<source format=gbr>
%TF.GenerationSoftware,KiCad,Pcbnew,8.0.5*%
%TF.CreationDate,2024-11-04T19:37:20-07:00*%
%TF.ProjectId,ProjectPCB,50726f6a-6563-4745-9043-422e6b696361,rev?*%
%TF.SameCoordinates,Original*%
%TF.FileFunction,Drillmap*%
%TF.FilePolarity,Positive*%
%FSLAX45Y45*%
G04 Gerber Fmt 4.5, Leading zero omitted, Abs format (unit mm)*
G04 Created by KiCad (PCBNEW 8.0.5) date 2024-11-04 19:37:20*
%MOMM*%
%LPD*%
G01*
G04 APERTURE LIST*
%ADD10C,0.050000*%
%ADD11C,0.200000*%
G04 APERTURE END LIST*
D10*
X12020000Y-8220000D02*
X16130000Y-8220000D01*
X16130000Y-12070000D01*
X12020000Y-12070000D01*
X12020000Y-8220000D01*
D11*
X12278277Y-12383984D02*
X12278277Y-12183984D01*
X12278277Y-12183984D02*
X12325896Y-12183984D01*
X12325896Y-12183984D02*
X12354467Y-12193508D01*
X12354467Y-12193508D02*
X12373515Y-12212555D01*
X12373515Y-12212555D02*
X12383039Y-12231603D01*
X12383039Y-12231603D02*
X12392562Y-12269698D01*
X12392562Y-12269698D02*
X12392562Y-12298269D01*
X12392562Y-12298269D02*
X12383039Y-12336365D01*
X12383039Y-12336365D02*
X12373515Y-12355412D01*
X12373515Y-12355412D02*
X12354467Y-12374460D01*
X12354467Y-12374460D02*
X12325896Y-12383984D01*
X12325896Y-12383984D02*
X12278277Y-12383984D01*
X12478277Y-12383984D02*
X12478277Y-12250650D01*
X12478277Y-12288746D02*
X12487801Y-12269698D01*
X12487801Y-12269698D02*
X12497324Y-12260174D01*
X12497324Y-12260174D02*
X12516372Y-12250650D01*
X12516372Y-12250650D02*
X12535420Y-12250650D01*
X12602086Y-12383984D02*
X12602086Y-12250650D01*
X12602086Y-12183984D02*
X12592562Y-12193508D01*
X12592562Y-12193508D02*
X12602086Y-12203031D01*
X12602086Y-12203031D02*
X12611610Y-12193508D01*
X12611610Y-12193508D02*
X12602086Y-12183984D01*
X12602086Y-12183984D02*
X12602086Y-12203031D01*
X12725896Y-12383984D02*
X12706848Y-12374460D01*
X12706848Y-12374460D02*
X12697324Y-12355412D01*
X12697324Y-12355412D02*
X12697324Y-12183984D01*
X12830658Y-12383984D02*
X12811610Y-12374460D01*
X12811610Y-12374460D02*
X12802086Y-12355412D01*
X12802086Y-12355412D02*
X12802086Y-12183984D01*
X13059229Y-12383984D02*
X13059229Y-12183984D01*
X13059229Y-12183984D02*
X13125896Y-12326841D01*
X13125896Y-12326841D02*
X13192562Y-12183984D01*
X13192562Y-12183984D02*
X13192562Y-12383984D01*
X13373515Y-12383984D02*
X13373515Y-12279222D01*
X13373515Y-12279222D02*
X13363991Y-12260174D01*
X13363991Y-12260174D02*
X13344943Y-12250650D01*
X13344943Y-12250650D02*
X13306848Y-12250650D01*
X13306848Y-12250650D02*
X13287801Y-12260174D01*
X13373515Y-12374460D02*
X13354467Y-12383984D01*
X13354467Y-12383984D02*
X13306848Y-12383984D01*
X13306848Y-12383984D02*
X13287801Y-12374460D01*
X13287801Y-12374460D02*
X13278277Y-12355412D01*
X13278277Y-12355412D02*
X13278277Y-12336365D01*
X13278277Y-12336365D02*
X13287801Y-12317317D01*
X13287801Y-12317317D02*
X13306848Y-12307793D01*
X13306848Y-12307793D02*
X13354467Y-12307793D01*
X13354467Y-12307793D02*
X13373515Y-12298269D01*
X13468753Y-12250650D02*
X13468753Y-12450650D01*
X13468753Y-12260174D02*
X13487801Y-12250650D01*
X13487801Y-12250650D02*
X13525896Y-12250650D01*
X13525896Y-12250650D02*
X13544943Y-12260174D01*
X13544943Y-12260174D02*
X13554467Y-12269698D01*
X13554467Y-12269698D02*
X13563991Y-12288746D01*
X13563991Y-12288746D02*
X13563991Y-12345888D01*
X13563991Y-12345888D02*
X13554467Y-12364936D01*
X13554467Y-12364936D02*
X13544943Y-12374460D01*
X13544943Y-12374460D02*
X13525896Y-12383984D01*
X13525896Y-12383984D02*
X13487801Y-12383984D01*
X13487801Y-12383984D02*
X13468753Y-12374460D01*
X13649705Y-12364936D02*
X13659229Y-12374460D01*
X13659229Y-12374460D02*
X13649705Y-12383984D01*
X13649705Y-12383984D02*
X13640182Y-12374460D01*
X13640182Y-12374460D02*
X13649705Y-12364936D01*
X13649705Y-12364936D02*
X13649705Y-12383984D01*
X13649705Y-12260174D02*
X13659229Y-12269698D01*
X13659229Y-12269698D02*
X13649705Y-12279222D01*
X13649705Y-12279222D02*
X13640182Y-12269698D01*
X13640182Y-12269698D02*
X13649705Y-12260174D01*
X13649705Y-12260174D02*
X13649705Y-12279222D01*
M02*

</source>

::::::

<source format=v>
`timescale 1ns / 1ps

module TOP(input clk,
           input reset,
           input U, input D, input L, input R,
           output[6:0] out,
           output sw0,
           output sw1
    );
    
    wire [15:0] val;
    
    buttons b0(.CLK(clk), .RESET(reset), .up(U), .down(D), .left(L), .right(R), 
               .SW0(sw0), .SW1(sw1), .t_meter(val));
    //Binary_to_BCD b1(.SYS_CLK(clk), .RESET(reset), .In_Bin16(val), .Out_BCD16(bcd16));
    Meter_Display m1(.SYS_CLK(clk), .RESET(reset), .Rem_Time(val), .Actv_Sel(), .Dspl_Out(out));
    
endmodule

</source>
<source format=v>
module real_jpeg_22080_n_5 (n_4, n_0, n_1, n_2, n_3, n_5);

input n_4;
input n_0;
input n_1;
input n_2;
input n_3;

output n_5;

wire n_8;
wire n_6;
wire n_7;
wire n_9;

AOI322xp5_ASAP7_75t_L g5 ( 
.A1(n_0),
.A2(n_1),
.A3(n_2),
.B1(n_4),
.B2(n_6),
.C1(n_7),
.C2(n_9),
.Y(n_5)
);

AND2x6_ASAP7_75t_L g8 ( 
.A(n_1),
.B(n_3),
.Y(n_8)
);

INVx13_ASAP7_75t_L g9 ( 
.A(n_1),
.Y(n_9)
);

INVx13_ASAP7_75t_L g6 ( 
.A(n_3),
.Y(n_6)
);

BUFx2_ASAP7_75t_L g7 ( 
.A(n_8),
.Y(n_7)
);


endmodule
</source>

::::::

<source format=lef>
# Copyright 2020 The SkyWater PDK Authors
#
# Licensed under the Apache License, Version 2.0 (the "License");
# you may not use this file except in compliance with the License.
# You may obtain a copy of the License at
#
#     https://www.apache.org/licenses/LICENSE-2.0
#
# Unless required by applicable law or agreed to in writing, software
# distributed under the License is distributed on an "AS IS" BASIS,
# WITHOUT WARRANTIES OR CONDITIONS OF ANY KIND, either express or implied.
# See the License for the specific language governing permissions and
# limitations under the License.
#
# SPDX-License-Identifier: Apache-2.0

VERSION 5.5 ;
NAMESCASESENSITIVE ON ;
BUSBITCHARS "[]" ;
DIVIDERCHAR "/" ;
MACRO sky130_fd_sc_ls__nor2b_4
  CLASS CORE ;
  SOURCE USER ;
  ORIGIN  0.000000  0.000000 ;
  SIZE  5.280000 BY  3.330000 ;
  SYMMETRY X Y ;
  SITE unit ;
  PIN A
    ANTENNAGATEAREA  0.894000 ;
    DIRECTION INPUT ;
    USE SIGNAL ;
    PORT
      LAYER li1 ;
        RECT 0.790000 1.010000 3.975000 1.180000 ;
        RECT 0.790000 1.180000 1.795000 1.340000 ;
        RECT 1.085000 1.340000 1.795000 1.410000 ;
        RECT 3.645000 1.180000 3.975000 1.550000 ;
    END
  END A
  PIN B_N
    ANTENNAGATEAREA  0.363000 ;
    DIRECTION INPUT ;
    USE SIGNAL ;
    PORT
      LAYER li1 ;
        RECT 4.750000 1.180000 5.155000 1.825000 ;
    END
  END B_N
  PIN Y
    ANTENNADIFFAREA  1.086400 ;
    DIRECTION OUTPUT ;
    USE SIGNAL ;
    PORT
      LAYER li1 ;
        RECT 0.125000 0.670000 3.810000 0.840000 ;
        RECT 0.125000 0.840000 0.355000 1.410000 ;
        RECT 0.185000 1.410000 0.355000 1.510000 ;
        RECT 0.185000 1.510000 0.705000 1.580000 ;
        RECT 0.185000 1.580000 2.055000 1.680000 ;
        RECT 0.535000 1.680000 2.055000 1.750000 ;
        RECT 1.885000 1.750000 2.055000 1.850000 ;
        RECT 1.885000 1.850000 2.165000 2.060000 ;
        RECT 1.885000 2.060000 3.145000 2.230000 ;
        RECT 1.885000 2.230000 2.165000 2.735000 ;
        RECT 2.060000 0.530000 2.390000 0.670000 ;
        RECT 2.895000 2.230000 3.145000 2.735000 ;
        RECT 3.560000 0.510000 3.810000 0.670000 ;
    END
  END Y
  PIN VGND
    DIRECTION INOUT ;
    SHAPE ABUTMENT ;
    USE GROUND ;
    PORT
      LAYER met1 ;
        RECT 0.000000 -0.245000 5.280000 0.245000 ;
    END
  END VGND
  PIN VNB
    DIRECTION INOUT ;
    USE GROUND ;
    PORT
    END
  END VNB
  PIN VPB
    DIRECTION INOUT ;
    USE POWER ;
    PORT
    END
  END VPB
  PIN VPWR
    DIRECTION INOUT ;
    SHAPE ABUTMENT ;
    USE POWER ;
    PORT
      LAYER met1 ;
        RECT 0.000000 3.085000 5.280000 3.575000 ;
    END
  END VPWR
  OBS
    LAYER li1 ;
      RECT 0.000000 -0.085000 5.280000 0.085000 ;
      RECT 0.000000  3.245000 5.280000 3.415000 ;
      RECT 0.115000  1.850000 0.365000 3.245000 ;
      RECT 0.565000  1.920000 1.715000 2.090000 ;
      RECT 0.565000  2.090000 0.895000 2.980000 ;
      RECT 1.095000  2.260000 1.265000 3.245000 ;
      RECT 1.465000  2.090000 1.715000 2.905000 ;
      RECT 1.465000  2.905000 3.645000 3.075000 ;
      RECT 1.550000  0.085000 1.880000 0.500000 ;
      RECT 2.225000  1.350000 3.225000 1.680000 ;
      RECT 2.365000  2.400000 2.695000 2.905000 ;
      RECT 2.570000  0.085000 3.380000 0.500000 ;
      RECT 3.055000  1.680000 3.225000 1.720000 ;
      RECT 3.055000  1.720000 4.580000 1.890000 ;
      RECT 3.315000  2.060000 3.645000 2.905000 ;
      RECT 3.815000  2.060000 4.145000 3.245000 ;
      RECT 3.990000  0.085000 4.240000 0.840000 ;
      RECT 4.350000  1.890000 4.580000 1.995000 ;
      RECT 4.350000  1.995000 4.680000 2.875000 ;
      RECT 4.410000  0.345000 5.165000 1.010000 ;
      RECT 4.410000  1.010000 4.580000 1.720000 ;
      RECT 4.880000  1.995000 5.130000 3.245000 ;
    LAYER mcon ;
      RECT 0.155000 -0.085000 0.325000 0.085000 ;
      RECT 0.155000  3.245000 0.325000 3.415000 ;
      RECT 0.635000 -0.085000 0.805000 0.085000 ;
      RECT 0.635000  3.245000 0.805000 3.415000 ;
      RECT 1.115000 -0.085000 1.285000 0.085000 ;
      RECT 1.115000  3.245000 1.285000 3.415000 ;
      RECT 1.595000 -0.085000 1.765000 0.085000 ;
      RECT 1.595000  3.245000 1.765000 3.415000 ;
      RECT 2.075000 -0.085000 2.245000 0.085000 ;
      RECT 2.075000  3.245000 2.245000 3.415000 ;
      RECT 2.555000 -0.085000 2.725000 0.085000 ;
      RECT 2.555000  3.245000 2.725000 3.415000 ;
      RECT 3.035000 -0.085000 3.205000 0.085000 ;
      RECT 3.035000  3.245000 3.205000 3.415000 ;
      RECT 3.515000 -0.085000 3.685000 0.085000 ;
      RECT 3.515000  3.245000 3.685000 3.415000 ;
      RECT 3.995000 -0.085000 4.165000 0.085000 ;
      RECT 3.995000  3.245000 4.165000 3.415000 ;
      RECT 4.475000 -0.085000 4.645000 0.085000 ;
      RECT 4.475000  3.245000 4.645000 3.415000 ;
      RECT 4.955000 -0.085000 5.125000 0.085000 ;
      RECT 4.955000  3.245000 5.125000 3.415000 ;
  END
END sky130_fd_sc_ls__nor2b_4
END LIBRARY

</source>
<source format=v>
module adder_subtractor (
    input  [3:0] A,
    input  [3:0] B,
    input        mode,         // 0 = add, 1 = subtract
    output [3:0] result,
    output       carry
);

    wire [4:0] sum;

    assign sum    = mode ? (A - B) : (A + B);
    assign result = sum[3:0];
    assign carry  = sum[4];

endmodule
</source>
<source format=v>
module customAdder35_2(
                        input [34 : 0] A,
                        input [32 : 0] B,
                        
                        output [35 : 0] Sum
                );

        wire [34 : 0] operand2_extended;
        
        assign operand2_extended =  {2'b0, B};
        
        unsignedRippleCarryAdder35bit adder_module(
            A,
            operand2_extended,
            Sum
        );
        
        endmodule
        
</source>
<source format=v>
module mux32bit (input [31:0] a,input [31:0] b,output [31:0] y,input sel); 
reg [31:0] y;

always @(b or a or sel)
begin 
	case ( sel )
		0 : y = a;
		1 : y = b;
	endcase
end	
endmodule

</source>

::::::

[TASK GOAL] Your answer should consist only of the lines above between the line holding "<source format=gbr>" and the line holding "X12478277Y-12288746D02*", inclusive, each transcribed exactly.

[RESPONSE FOR THIS EXERCISE]
<source format=gbr>
%TF.GenerationSoftware,KiCad,Pcbnew,8.0.5*%
%TF.CreationDate,2024-11-04T19:37:20-07:00*%
%TF.ProjectId,ProjectPCB,50726f6a-6563-4745-9043-422e6b696361,rev?*%
%TF.SameCoordinates,Original*%
%TF.FileFunction,Drillmap*%
%TF.FilePolarity,Positive*%
%FSLAX45Y45*%
G04 Gerber Fmt 4.5, Leading zero omitted, Abs format (unit mm)*
G04 Created by KiCad (PCBNEW 8.0.5) date 2024-11-04 19:37:20*
%MOMM*%
%LPD*%
G01*
G04 APERTURE LIST*
%ADD10C,0.050000*%
%ADD11C,0.200000*%
G04 APERTURE END LIST*
D10*
X12020000Y-8220000D02*
X16130000Y-8220000D01*
X16130000Y-12070000D01*
X12020000Y-12070000D01*
X12020000Y-8220000D01*
D11*
X12278277Y-12383984D02*
X12278277Y-12183984D01*
X12278277Y-12183984D02*
X12325896Y-12183984D01*
X12325896Y-12183984D02*
X12354467Y-12193508D01*
X12354467Y-12193508D02*
X12373515Y-12212555D01*
X12373515Y-12212555D02*
X12383039Y-12231603D01*
X12383039Y-12231603D02*
X12392562Y-12269698D01*
X12392562Y-12269698D02*
X12392562Y-12298269D01*
X12392562Y-12298269D02*
X12383039Y-12336365D01*
X12383039Y-12336365D02*
X12373515Y-12355412D01*
X12373515Y-12355412D02*
X12354467Y-12374460D01*
X12354467Y-12374460D02*
X12325896Y-12383984D01*
X12325896Y-12383984D02*
X12278277Y-12383984D01*
X12478277Y-12383984D02*
X12478277Y-12250650D01*
X12478277Y-12288746D02*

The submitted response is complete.